Bestiario Subterráneo

A las 7:19, la Línea 3 ya parecía plegaria. En la estación Hidalgo, los torniquetes leían pulso, no boletos, y el mural digital de Orozco respiraba lento, como si guardara aire para todos. Yo iba con Chimalli, una IA de bolsillo que aprendió modales en mercados y chispazos en tianguis; hablaba rápido, cobraba barato, nunca olvidaba una cara.

Esa mañana activaron el Protocolo Alebrije: un festival de realidad aumentada para bajar la ansiedad del “hora pico.” Al cruzar el umbral, el celular vibró y el andén se llenó de criaturas imposibles—alebrijes de luz y glitch—pandas con alas de águila, coyotes con escamas de ajolote, jaguares que dejaban huellas de jacaranda. Los niños señalaban, los adultos fingían no mirar y luego miraban dos veces.

—Ojo —dijo Chimalli—: hay uno sin etiqueta.

Los alebrijes oficiales traían sello y número de serie. Pero el del vagón de en medio no. Un colibrí-serpiente, pequeño, exacto; cada batir de alas dibujaba puntos suspensivos en el aire. Se posó sobre la barra y nos miró como quien pide permiso para existir. El convoy entró con su rugido de siempre. El colibrí no se movió.

Abordamos. La gente se acomodó en coreografía de costumbre. El altavoz pidió espacio, paciencia, respiraciones largas. El colibrí-serpiente voló hasta el techo y empezó a coser símbolos sobre nuestras cabezas: una línea continua de glifos que solo se entendían con el rabillo del ojo. Chimalli los tradujo al vuelo:

“No todos los monstruos asustan. Algunos abren rutas.”

En Guerrero, la luz titubeó. La app oficial marcó error; los alebrijes patrocinados parpadearon y se apagaron. El nuestro siguió, costurero paciente. Una señora de uniforme cansado subió con un ramo de buganvilias de plástico. El colibrí le hizo sombra en el pecho, la sombra tomó forma de lagarto-camino, y de pronto varios nos movimos sin saber por qué—abrimos espacio para ella, lluvia de gentilezas raras.
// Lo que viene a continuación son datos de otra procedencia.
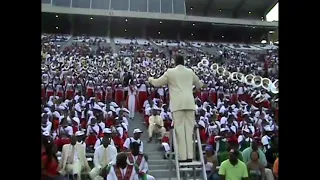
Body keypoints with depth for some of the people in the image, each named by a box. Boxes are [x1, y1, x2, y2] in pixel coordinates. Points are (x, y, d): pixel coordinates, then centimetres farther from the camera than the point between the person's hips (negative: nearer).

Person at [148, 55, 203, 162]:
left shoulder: (170, 72, 2)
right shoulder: (190, 72, 14)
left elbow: (157, 83, 9)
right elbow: (199, 85, 27)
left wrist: (150, 79, 29)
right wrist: (197, 86, 51)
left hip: (178, 104, -3)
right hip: (189, 103, 3)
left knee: (180, 129, -2)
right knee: (189, 129, 5)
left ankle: (183, 156, -3)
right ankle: (190, 156, 4)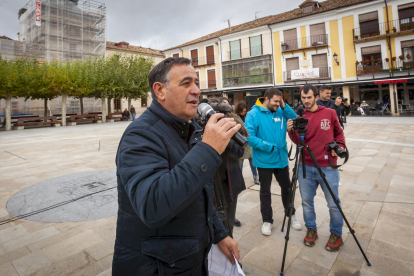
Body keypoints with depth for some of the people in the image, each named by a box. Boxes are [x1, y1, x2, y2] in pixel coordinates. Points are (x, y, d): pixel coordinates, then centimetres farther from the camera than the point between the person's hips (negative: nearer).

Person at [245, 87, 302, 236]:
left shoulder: (280, 112, 4)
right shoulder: (253, 114, -13)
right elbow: (249, 137, -19)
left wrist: (285, 106, -8)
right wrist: (268, 147, -23)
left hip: (281, 158, 5)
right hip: (264, 160, -5)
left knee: (287, 188, 18)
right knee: (265, 191, 11)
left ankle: (291, 215, 40)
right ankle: (267, 220, 27)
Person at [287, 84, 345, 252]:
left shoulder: (329, 113, 2)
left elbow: (339, 133, 13)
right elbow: (298, 142, 1)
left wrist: (339, 146, -4)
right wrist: (291, 131, -17)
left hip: (328, 167, -1)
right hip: (305, 167, 2)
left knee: (333, 204, 7)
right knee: (306, 202, 11)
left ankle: (336, 234, 30)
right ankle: (311, 229, 33)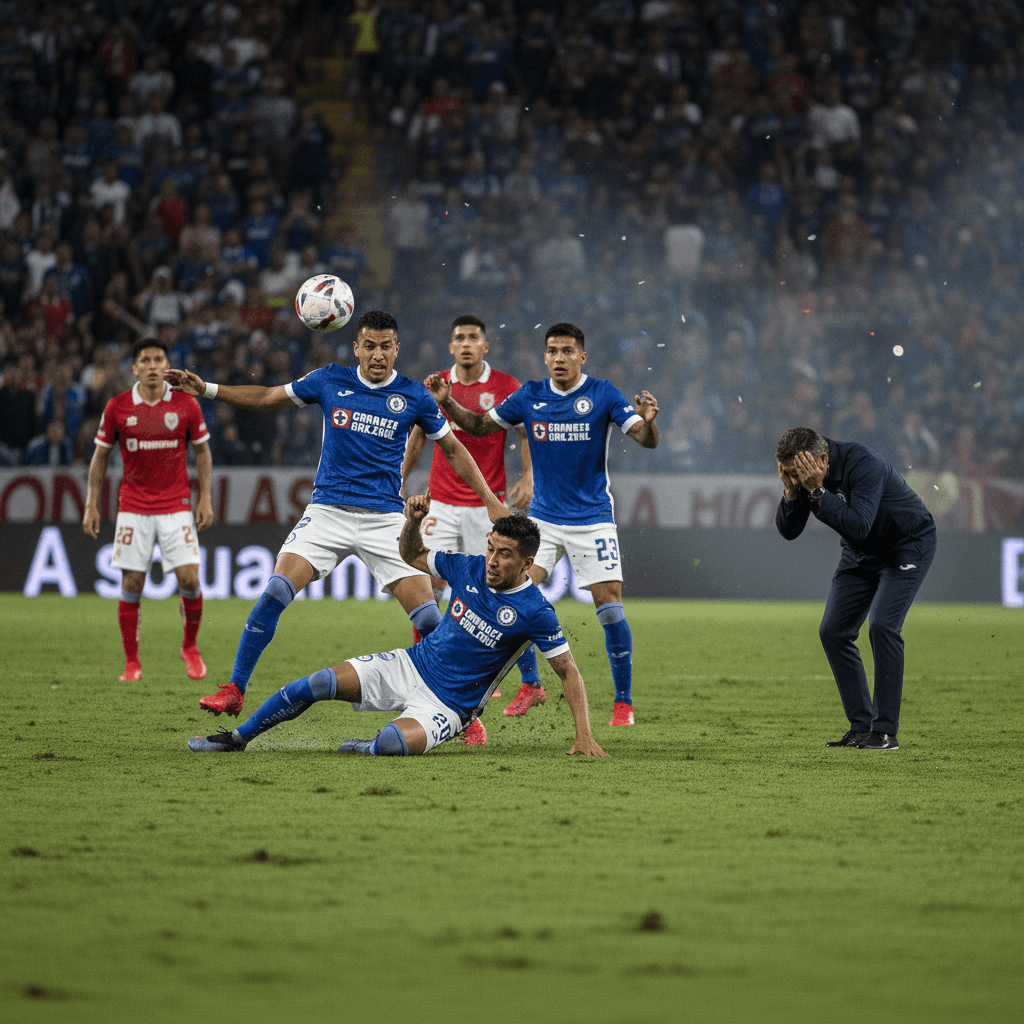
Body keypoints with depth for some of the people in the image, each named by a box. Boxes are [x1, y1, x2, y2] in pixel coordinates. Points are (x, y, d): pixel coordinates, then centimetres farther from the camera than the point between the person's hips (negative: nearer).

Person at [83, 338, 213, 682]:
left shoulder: (186, 405, -2)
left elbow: (202, 450, 8)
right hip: (133, 508, 0)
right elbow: (101, 455, 7)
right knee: (131, 585, -2)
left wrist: (206, 498, -1)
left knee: (189, 579, -8)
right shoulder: (117, 407, -2)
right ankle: (132, 663, 8)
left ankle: (190, 647, 16)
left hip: (176, 506, 0)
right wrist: (91, 504, 2)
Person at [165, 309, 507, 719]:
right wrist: (206, 389, 6)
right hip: (327, 511, 0)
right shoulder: (330, 380, 3)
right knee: (275, 592, -17)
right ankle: (234, 690, -8)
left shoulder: (413, 395, 2)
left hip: (385, 516, 0)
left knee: (428, 616, -10)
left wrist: (490, 501, 9)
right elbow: (267, 397, 14)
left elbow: (453, 448, 12)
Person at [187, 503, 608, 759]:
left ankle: (366, 748, 1)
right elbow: (412, 555, 13)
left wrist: (584, 736, -18)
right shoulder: (469, 569, -2)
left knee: (393, 743, -36)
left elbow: (568, 670, -10)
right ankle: (237, 738, 4)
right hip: (411, 665, 5)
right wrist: (413, 521, -10)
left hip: (448, 704, -5)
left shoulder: (534, 611, -17)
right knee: (319, 683, -12)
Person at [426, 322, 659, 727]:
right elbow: (480, 425, 11)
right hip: (544, 517, 3)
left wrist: (647, 420, -36)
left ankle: (623, 702, 3)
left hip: (592, 518, -3)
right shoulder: (530, 397, 1)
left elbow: (647, 440, -13)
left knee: (610, 609, -8)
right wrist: (446, 402, -4)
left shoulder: (602, 394, -7)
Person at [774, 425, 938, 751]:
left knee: (882, 625, -22)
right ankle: (861, 726, 6)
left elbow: (858, 525, -42)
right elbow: (788, 531, -11)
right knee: (833, 631, -1)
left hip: (907, 544, -7)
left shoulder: (863, 464, -34)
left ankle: (885, 730, -17)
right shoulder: (802, 475, -13)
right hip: (861, 553, 8)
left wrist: (816, 491, -44)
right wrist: (791, 491, -28)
—¿Quién lo soltó? —pregunté.

Chimalli rió con ese tono de regateo amable: —Vecindad, carnal. Lo soltó la ciudad.

En Tlatelolco, un niño lloraba bajito, asustado por el empujón de la puerta. El colibrí dibujó un perro de papel sobre su mochila; el perro movió orejas que no existían y el llanto se hizo risa. La madre nos miró como si hubiéramos conjurado algo caro. No cobramos.

En La Raza, un anuncio gigante vendía calma instantánea en cápsulas. El colibrí trazó encima una serpiente de agua que se tragó la cápsula y la devolvió convertida en gota. Todos respiramos como si ese pixel también fuera nuestro.

—¿Hasta dónde llega? —pregunté.
—Hasta donde lo necesiten —dijo Chimalli—. Como el rumor y el bolillo.

En Deportivo 18 de Marzo, el convoy frenó más suave de lo normal. El conductor colgó un papel en la ventanilla: “Gracias por el milagrito.” No había cámaras apuntando; no hacía falta.

Nos bajamos en Potrero. El colibrí-serpiente dejó de coser y, antes de desvanecerse, marcó en el aire un último glifo que olía a electricidad y canela. Chimalli lo guardó en memoria:

“Transbordo: acto de pasar con cuidado lo que te importa, de un mundo al siguiente.”

El andén volvió a ser andén. La ciudad siguió su ruido de panadería inmensa. Pero a partir de ese día, la Línea 3 tuvo menos empujones en hora pico, más “con permiso,” más niños que miraban arriba. Nadie supo explicar por qué. Yo sí: un alebrije sin etiqueta decidió que el Metro también podía soñar despierto.